**ASSIGNED TASK**.
When you retype the data, keep every line exactly as it appears.

**DATA FOR REVIEW**.

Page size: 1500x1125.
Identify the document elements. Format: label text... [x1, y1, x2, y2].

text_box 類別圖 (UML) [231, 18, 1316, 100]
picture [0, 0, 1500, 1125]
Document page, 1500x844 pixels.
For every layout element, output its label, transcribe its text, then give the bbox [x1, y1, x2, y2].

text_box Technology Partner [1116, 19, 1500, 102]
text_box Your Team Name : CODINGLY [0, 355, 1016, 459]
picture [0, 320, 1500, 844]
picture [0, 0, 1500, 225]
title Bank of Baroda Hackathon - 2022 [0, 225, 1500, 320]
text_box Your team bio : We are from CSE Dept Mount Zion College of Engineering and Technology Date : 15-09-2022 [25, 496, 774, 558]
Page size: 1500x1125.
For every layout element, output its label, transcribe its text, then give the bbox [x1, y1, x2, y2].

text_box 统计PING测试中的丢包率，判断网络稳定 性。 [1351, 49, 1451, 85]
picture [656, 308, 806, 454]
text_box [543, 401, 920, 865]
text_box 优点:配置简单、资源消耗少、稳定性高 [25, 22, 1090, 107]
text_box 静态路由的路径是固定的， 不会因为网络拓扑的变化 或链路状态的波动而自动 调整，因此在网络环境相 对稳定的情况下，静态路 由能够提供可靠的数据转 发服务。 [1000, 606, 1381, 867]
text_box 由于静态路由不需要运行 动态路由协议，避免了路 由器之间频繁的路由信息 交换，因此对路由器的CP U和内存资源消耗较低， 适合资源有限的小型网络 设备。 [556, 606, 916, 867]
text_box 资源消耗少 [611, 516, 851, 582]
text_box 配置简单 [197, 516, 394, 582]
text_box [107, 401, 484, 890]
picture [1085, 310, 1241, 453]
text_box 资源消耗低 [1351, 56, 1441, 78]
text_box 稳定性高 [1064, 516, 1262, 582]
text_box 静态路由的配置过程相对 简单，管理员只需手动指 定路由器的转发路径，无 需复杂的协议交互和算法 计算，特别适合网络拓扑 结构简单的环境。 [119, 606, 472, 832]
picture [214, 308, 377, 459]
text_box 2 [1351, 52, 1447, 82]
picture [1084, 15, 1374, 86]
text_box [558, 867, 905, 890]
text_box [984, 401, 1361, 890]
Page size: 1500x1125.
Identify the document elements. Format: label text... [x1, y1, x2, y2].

**RESPONSE TO THIS TASK**.
Page size: 1500x1125.
Identify the document elements. Format: label text... [x1, y1, x2, y2].

text_box 類別圖 (UML) [231, 18, 1316, 100]
picture [0, 0, 1500, 1125]
Document page, 1500x844 pixels.
For every layout element, output its label, transcribe its text, then give the bbox [x1, y1, x2, y2].

text_box Technology Partner [1116, 19, 1500, 102]
text_box Your Team Name : CODINGLY [0, 355, 1016, 459]
picture [0, 320, 1500, 844]
picture [0, 0, 1500, 225]
title Bank of Baroda Hackathon - 2022 [0, 225, 1500, 320]
text_box Your team bio : We are from CSE Dept Mount Zion College of Engineering and Technology Date : 15-09-2022 [25, 496, 774, 558]
Page size: 1500x1125.
For every layout element, output its label, transcribe its text, then give the bbox [x1, y1, x2, y2].

text_box 统计PING测试中的丢包率，判断网络稳定 性。 [1351, 49, 1451, 85]
picture [656, 308, 806, 454]
text_box [543, 401, 920, 865]
text_box 优点:配置简单、资源消耗少、稳定性高 [25, 22, 1090, 107]
text_box 静态路由的路径是固定的， 不会因为网络拓扑的变化 或链路状态的波动而自动 调整，因此在网络环境相 对稳定的情况下，静态路 由能够提供可靠的数据转 发服务。 [1000, 606, 1381, 867]
text_box 由于静态路由不需要运行 动态路由协议，避免了路 由器之间频繁的路由信息 交换，因此对路由器的CP U和内存资源消耗较低， 适合资源有限的小型网络 设备。 [556, 606, 916, 867]
text_box 资源消耗少 [611, 516, 851, 582]
text_box 配置简单 [197, 516, 394, 582]
text_box [107, 401, 484, 890]
picture [1085, 310, 1241, 453]
text_box 资源消耗低 [1351, 56, 1441, 78]
text_box 稳定性高 [1064, 516, 1262, 582]
text_box 静态路由的配置过程相对 简单，管理员只需手动指 定路由器的转发路径，无 需复杂的协议交互和算法 计算，特别适合网络拓扑 结构简单的环境。 [119, 606, 472, 832]
picture [214, 308, 377, 459]
text_box 2 [1351, 52, 1447, 82]
picture [1084, 15, 1374, 86]
text_box [558, 867, 905, 890]
text_box [984, 401, 1361, 890]
Page size: 1500x1125.
Identify the document elements. Format: label text... [x1, y1, x2, y2].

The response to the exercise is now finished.